# wally divers?



## 01mercLS (Oct 28, 2006)

Anyone here troll with wally divers? what colors are you using?


----------



## Shortdrift (Apr 5, 2004)

I have found them to be quite effective eary in the year. Their appeal seems to wear off as summer approached. Blue/Chrome and Green/Chrome. Make sure you tune them.


----------



## BFG (Mar 29, 2006)

The jointed Wally Divers have found a spot in my arsenal. Perch pattern and rainbow trout-looking pattern have been good for me in the summer in the original one-piece pattern. 

I pull 'em behind boards with Snap weights or leadcore if needed. 


Hope that helps.


----------



## Cat Man (Apr 9, 2007)

Cabelas has them on sale for $1.99


----------



## Hetfieldinn (May 17, 2004)

The Wally Diver was my 'go to' lure when I used to fish Mosquito every weekend.

In still use them on my Canada trips, and have a lot of success with them.

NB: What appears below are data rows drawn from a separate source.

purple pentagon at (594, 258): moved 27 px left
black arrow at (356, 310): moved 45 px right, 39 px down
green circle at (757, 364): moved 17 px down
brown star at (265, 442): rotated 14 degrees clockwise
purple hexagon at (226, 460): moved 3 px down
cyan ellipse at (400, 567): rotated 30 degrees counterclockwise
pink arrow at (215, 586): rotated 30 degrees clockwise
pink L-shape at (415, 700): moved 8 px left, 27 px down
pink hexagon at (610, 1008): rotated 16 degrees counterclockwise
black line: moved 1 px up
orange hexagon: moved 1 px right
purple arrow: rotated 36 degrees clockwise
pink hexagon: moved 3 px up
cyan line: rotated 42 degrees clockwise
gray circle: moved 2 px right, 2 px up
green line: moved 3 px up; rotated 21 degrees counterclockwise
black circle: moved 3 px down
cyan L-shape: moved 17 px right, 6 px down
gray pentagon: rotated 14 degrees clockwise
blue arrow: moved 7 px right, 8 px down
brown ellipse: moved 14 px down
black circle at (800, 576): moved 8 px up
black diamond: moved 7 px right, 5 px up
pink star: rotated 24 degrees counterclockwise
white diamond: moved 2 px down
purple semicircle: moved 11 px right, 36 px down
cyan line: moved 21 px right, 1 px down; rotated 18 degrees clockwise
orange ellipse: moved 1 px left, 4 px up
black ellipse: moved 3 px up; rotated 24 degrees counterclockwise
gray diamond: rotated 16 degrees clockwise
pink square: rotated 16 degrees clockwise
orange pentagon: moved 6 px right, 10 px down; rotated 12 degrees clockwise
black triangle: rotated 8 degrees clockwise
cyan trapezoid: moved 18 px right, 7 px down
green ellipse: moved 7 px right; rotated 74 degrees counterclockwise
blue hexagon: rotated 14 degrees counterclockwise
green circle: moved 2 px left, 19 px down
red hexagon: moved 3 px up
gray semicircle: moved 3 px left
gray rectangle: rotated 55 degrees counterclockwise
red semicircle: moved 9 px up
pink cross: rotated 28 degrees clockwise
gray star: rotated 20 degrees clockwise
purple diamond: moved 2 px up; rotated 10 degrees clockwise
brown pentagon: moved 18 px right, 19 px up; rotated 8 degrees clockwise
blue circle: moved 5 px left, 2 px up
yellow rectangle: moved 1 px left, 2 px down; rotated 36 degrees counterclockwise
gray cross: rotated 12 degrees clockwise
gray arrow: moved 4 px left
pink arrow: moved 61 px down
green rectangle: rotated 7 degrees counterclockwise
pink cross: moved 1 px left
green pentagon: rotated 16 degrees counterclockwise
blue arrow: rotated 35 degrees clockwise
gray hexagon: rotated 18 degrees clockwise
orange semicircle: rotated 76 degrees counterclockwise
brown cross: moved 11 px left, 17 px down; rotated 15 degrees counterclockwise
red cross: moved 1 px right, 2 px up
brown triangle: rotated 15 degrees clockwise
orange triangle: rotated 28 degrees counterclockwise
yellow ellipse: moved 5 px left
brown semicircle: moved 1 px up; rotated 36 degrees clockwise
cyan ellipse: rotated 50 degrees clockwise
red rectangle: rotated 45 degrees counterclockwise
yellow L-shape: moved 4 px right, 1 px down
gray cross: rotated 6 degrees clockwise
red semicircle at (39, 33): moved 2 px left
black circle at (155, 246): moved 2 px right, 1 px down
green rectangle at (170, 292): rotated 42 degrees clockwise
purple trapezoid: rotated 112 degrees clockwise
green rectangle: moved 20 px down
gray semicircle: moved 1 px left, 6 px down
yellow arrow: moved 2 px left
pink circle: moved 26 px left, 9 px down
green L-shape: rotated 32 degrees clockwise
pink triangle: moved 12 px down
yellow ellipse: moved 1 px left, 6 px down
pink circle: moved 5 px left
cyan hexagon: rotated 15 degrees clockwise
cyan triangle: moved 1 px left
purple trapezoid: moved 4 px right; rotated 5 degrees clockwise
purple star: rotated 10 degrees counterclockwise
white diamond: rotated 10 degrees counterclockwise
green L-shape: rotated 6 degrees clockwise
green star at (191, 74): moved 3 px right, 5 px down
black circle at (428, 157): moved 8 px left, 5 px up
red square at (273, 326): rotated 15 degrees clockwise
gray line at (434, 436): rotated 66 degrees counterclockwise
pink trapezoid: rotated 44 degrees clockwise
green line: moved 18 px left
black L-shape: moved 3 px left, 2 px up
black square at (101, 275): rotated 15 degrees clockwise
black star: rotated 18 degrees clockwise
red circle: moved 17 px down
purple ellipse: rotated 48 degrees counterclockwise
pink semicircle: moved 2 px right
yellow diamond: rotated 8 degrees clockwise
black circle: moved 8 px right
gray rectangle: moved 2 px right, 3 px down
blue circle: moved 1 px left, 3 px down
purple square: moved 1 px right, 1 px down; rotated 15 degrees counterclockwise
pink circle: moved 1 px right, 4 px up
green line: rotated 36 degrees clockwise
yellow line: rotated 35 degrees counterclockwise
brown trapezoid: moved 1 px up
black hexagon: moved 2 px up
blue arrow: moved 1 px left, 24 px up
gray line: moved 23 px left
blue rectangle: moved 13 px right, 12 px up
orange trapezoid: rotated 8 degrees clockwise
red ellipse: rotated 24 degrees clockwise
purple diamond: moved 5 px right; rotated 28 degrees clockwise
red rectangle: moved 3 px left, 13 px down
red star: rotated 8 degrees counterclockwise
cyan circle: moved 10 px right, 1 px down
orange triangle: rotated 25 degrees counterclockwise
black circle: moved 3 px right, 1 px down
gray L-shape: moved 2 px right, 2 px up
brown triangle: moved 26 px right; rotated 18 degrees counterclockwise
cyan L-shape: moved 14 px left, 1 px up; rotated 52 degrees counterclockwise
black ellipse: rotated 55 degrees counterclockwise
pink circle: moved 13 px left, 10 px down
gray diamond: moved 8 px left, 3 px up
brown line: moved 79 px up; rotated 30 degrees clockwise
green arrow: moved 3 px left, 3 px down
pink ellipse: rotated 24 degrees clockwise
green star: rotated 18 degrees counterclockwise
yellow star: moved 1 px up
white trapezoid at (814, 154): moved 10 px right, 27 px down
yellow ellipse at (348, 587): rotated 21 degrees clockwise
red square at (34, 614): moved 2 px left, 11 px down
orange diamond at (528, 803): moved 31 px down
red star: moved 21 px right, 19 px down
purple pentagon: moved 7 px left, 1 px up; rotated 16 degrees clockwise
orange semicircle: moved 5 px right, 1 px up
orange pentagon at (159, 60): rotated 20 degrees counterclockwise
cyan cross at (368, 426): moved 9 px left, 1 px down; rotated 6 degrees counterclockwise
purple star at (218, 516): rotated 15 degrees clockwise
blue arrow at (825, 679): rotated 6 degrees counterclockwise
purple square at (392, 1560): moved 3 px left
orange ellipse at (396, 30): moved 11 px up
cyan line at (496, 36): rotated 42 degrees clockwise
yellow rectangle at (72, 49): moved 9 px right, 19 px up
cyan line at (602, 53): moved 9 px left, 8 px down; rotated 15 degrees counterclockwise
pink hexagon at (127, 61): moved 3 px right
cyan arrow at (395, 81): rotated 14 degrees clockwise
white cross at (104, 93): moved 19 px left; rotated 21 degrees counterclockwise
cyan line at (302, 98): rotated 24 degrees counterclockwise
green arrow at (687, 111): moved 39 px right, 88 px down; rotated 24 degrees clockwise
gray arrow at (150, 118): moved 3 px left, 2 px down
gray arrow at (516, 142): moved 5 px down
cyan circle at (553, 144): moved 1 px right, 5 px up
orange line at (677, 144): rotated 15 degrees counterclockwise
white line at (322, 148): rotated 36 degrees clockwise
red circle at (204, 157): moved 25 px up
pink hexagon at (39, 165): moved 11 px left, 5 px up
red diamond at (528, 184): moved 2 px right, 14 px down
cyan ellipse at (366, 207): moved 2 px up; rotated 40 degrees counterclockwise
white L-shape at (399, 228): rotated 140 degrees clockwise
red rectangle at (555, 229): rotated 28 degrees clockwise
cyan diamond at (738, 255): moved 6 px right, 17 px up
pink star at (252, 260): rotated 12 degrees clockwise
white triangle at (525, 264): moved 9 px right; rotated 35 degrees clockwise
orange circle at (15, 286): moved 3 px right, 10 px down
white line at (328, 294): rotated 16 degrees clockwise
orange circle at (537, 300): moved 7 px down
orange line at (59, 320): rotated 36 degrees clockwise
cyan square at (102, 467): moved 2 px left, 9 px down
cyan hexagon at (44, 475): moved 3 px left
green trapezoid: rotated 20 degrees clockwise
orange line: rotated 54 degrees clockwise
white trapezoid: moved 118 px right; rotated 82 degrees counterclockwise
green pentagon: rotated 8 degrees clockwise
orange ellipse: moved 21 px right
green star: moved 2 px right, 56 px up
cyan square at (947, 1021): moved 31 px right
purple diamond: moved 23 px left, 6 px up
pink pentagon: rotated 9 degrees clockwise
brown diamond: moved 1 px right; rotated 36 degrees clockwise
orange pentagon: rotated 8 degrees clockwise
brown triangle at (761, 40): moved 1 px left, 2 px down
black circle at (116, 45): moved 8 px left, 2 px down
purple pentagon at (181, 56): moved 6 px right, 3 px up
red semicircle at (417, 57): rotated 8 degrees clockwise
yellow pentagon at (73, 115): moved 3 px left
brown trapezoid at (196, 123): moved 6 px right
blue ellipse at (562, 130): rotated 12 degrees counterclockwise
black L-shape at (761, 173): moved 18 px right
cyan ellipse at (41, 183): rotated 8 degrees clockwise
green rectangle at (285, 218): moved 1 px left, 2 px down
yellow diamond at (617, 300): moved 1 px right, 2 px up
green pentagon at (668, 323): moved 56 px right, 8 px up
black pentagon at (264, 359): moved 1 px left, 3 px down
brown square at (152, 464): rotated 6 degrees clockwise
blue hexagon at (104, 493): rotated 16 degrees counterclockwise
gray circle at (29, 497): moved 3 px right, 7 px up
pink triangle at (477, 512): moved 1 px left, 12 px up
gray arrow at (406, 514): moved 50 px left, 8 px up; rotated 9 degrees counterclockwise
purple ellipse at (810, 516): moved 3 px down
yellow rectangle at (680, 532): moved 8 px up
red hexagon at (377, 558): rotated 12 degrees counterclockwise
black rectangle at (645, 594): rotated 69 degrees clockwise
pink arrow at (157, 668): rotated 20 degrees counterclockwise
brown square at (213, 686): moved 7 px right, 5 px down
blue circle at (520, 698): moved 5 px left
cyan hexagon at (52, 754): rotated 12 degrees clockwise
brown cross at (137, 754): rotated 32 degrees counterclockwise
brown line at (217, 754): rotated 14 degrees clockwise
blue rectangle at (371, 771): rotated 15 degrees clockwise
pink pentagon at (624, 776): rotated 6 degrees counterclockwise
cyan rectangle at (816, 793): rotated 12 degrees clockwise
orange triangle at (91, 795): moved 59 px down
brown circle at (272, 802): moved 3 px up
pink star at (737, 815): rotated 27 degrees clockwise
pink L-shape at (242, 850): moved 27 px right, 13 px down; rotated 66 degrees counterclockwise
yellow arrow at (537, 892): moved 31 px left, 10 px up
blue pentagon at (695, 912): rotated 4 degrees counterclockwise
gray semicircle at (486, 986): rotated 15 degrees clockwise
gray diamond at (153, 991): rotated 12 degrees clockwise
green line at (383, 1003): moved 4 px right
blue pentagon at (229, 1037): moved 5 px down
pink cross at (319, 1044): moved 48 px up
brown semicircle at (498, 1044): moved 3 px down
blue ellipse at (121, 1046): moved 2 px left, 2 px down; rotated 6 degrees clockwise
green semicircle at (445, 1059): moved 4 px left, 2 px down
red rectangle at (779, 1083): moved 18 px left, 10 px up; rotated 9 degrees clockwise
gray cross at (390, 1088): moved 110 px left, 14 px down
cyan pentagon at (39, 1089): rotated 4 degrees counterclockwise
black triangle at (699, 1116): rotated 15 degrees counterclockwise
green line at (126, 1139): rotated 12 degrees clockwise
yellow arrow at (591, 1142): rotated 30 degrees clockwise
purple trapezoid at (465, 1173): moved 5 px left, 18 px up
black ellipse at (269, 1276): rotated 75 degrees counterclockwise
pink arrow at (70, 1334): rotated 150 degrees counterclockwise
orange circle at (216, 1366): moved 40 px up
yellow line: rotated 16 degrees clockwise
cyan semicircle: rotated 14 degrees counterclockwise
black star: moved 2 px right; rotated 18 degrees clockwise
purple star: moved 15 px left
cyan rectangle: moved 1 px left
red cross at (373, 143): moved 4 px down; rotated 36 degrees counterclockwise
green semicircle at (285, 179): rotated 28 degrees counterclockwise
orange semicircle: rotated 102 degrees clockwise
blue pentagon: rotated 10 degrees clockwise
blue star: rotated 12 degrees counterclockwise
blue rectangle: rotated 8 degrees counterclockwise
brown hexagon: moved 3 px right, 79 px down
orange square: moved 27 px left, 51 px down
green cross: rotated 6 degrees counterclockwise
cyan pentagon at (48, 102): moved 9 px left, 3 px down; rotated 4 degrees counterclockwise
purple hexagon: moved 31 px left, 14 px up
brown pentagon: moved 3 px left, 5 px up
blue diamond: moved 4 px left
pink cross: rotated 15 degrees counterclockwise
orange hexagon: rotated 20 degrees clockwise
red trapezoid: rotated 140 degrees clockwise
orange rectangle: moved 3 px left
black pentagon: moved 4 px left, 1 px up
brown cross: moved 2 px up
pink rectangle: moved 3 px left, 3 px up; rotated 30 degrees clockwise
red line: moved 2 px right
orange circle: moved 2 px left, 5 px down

Favorites are the dark perch color (they also have a lighter perch color), chrome and black, and gold and black.


----------



## All Eyes (Jul 28, 2004)

I have found them to be real good on certain lakes. Berlin Res. is one of them.
I've caught some pretty decent eyes trolling there with either a perch or chartreuse w/orange belly. The go to (or at least starting point) anywhere else for me is chrome/blue. When in doubt, troll everything you got for 10 min. each till you find what they want. Wally Demons work pretty well too. They are kind of similar but have a single chrome bearing mounted in the lip.


----------



## K gonefishin (May 4, 2004)

I caught my first 10 pound eye on a the multi colored one. it was yellow, blue, pink, orange, all different colors, clown colored litterly, no the red head clown, they catch fish really good, I caught other walleye on that same bait before my bro decided to lose it.


----------



## gdtii (Oct 31, 2005)

Wally D's are a good speed trolling lure, run true.


----------



## Dock Time (Sep 12, 2006)

Great lures. I use them in Canada too, for northern.


----------



## WISH IT WAS YOU (Jul 25, 2006)

ohhh yea i love perch and gold i want to try the new joined ones but have not got out to buy them. i troll and cast them with great turn outs i have cout smallies large mouth walleye sauger and northerns on them they are a great lure .


----------